Robert Lewandowski skomentował sytuację z meczu Bayernu z Hoffenheim 3:1. Napastnik musiał dwa razy podchodzić do rzutu karnego, a za pierwszym razem nie udało mu się wykorzystać jedenastki.

W 78. minucie meczu Bayernu Monachium z Hoffenheim sędzia podyktował rzut karny za faul (którego w zasadzie nie było) na Francku Riberym, a Robert Lewandowski strzelił prosto w bramkarza. Dobitkę wykorzystał jednak Arjen Robben i Bayern prowadził 2:1. 

Sędzia podszedł jednak do monitora VAR i okazało się, że Robben oraz inni zawodnicy za szybko wpadli w pole karne i jedenastka została powtórzona. Drugi raz Lewandowski już się nie pomylił i Bayern wyszedł na prowadzenie.  

- Jeszcze się chyba nie wdrożyłem w karne w tym sezonie. Szczęście mi dopisało. Mogłem szybko wyciągnąć wnioski. Dlaczego nie wyszło mi za pierwszym razem? Źle zrobiłem, od razu wiedziałem, że źle zrobiłem - powiedział Lewandowski w pomeczowej rozmowie z Eleven Sports.

Bayern wygrywa na początek sezonu. Kuriozalny karny Lewandowskiego

Ten mecz nie wyglądał dobrze dla Bayernu Monachium, co podkreślił napastnik - Długo się rozkręcaliśmy, rywal grał dobrze w defensywie, bronił się większą liczbą zawodników.
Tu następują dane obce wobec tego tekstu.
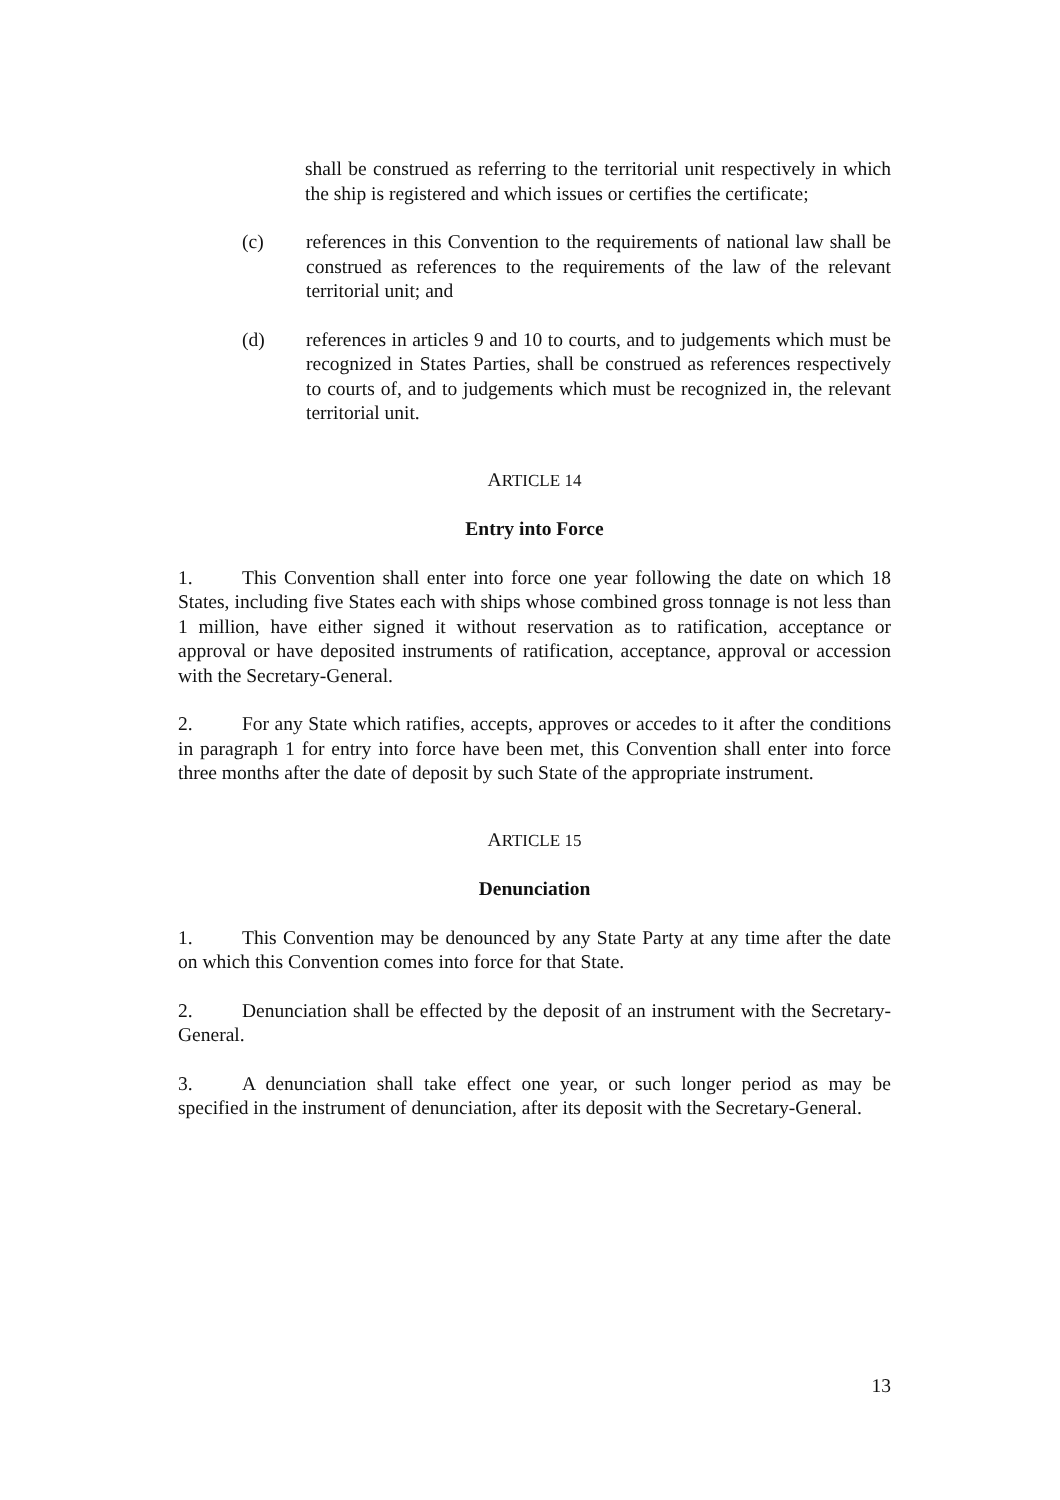shall be construed as referring to the territorial unit respectively in which the ship is registered and which issues or certifies the certificate;
(c) references in this Convention to the requirements of national law shall be construed as references to the requirements of the law of the relevant territorial unit; and
(d) references in articles 9 and 10 to courts, and to judgements which must be recognized in States Parties, shall be construed as references respectively to courts of, and to judgements which must be recognized in, the relevant territorial unit.
ARTICLE 14
Entry into Force
1. This Convention shall enter into force one year following the date on which 18 States, including five States each with ships whose combined gross tonnage is not less than 1 million, have either signed it without reservation as to ratification, acceptance or approval or have deposited instruments of ratification, acceptance, approval or accession with the Secretary-General.
2. For any State which ratifies, accepts, approves or accedes to it after the conditions in paragraph 1 for entry into force have been met, this Convention shall enter into force three months after the date of deposit by such State of the appropriate instrument.
ARTICLE 15
Denunciation
1. This Convention may be denounced by any State Party at any time after the date on which this Convention comes into force for that State.
2. Denunciation shall be effected by the deposit of an instrument with the Secretary-General.
3. A denunciation shall take effect one year, or such longer period as may be specified in the instrument of denunciation, after its deposit with the Secretary-General.
13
Jeśli o mnie chodzi, to kiedy napastnik gra przeciwko trzem środkowym obrońcom, to dostaje mało piłek i musi cierpliwie czekać na swoją szansę - dodał Lewandowski.

Polak odniósł się także do swoich słów w "SportBildzie", które znów wzbudziły dużo zamieszania w Niemczech. - Jestem taki, że jak już mówię, to mówię to, co myślę, a nie to, co ktoś chciałby usłyszeć - dodał Polak.